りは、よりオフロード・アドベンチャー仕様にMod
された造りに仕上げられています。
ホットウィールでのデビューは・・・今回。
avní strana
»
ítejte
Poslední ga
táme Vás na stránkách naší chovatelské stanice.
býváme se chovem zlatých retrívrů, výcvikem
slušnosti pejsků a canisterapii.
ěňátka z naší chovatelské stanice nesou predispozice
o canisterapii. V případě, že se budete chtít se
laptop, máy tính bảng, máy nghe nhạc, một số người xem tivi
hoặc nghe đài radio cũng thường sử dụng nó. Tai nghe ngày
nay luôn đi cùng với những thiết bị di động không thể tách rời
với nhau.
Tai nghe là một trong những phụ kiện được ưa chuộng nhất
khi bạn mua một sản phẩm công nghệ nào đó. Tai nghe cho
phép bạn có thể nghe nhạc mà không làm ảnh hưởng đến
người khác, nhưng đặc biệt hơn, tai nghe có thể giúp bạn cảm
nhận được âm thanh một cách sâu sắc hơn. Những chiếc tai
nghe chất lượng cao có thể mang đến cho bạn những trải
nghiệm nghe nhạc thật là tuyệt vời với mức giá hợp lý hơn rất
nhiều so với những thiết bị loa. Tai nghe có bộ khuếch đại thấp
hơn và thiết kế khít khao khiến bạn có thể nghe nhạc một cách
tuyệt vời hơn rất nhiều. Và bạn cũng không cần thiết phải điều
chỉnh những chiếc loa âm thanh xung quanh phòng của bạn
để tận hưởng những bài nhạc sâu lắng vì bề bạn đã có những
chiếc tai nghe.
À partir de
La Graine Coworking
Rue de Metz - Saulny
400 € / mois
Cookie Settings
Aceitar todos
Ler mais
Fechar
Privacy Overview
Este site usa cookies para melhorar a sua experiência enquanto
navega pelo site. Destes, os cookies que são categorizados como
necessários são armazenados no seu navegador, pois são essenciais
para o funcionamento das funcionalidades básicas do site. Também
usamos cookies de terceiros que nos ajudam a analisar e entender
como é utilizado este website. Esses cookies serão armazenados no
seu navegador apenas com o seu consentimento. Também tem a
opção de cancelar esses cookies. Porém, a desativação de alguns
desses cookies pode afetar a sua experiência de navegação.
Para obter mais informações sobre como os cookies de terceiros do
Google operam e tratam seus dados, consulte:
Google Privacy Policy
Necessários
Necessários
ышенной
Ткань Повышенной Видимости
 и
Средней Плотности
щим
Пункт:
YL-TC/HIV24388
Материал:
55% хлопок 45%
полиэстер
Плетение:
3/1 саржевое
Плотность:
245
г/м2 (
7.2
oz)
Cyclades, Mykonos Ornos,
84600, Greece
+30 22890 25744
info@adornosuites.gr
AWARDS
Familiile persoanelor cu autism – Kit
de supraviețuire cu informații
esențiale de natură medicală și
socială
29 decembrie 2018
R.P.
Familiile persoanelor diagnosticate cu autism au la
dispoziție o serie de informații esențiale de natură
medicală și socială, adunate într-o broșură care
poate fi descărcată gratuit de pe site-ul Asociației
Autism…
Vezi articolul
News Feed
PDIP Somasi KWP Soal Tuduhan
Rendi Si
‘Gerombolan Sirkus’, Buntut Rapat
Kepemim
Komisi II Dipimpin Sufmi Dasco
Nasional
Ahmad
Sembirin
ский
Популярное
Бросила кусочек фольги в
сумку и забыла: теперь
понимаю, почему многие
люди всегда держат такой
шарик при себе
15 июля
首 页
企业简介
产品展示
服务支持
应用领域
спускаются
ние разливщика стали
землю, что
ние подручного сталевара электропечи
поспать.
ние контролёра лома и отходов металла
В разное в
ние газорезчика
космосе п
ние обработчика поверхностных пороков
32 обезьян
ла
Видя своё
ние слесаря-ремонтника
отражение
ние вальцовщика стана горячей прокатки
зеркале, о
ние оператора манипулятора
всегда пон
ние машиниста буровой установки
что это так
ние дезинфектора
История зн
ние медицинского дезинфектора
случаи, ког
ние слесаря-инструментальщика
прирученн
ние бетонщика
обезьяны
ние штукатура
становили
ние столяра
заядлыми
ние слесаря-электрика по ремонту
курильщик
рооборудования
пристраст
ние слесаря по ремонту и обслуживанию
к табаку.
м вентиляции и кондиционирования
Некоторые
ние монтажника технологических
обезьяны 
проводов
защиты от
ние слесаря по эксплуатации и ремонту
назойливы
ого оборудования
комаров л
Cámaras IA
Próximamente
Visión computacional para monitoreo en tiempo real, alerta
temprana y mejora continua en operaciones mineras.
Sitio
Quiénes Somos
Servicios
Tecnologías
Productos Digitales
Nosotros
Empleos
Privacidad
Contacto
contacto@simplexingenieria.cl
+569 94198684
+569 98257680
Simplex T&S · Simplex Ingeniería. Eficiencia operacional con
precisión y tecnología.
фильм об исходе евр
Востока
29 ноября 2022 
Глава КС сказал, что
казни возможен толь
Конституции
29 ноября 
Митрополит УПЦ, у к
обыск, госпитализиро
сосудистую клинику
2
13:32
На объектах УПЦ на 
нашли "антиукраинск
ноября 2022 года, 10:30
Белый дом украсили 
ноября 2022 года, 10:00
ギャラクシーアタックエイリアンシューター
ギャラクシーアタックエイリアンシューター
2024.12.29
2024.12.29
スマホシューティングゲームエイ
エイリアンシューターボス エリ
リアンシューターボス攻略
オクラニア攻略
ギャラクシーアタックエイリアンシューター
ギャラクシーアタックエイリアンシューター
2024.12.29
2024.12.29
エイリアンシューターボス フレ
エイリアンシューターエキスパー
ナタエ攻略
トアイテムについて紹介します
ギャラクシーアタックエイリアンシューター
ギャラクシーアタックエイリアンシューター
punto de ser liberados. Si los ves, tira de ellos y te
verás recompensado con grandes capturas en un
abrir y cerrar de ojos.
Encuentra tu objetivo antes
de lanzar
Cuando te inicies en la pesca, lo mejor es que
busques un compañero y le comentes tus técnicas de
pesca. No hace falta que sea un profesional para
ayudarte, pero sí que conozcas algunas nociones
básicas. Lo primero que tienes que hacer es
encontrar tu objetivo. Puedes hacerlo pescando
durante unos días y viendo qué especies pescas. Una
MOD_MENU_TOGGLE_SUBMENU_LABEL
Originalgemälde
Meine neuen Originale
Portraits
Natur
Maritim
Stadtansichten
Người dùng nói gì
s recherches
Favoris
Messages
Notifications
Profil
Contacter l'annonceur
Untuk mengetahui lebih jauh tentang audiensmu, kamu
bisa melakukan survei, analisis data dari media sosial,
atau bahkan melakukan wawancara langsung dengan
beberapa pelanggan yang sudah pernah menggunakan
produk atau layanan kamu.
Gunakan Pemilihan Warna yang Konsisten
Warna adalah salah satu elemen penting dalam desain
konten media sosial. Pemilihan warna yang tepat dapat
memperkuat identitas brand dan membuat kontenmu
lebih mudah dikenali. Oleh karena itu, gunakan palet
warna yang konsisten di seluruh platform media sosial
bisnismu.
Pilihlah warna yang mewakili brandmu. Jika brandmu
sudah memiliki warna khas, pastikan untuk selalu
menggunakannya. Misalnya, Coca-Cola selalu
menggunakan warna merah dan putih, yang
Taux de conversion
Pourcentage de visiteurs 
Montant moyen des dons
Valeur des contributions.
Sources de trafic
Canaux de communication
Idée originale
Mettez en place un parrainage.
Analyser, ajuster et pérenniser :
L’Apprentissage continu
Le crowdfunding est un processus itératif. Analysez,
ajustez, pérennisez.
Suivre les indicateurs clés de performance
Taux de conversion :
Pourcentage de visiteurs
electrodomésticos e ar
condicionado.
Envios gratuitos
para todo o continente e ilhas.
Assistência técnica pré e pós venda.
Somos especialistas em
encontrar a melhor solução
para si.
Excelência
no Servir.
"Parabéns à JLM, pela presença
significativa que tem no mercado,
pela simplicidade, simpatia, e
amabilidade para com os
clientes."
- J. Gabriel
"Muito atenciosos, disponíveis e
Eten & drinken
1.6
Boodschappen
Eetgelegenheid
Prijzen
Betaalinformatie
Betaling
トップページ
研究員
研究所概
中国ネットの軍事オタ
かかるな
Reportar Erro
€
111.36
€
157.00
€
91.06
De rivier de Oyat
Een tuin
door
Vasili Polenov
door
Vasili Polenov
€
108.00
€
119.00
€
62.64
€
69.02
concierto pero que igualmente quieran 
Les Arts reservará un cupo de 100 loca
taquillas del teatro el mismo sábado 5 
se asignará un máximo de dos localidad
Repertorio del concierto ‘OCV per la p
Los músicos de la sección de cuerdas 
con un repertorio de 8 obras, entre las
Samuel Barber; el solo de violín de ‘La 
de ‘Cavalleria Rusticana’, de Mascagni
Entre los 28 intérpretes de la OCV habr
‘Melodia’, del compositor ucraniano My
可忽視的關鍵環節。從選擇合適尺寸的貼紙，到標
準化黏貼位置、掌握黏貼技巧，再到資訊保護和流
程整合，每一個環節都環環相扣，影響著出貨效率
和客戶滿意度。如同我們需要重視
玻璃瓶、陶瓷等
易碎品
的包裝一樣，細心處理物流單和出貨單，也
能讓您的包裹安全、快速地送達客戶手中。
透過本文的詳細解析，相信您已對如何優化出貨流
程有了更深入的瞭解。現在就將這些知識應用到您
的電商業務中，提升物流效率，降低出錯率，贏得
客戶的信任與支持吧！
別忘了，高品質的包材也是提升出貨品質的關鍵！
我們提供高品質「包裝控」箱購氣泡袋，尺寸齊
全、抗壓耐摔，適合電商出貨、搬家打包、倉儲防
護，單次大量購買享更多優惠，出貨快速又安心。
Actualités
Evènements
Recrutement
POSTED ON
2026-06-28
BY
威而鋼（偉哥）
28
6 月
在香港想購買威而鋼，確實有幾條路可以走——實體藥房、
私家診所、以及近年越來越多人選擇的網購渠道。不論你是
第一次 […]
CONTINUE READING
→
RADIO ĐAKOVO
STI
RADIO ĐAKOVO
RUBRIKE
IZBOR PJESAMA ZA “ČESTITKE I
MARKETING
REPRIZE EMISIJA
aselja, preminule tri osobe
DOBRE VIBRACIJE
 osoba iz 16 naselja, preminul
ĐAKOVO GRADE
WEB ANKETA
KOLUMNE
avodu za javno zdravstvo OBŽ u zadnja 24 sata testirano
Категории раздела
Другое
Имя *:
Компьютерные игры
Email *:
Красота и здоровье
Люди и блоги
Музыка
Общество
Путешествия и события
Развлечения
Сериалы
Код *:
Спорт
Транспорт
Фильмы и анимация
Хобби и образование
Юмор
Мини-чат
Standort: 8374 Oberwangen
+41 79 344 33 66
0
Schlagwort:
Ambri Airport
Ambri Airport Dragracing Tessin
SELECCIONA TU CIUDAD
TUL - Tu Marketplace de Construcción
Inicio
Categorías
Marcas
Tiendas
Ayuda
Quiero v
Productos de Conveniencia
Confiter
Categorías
★ ★ ★ ★ ★
Problem details: Extract the lines that run from the start of the entries through the line that contains "khi bạn mua", including both ends, and reproduce them verbatim.

Task result:
りは、よりオフロード・アドベンチャー仕様にMod
された造りに仕上げられています。
ホットウィールでのデビューは・・・今回。
avní strana
»
ítejte
Poslední ga
táme Vás na stránkách naší chovatelské stanice.
býváme se chovem zlatých retrívrů, výcvikem
slušnosti pejsků a canisterapii.
ěňátka z naší chovatelské stanice nesou predispozice
o canisterapii. V případě, že se budete chtít se
laptop, máy tính bảng, máy nghe nhạc, một số người xem tivi
hoặc nghe đài radio cũng thường sử dụng nó. Tai nghe ngày
nay luôn đi cùng với những thiết bị di động không thể tách rời
với nhau.
Tai nghe là một trong những phụ kiện được ưa chuộng nhất
khi bạn mua một sản phẩm công nghệ nào đó. Tai nghe cho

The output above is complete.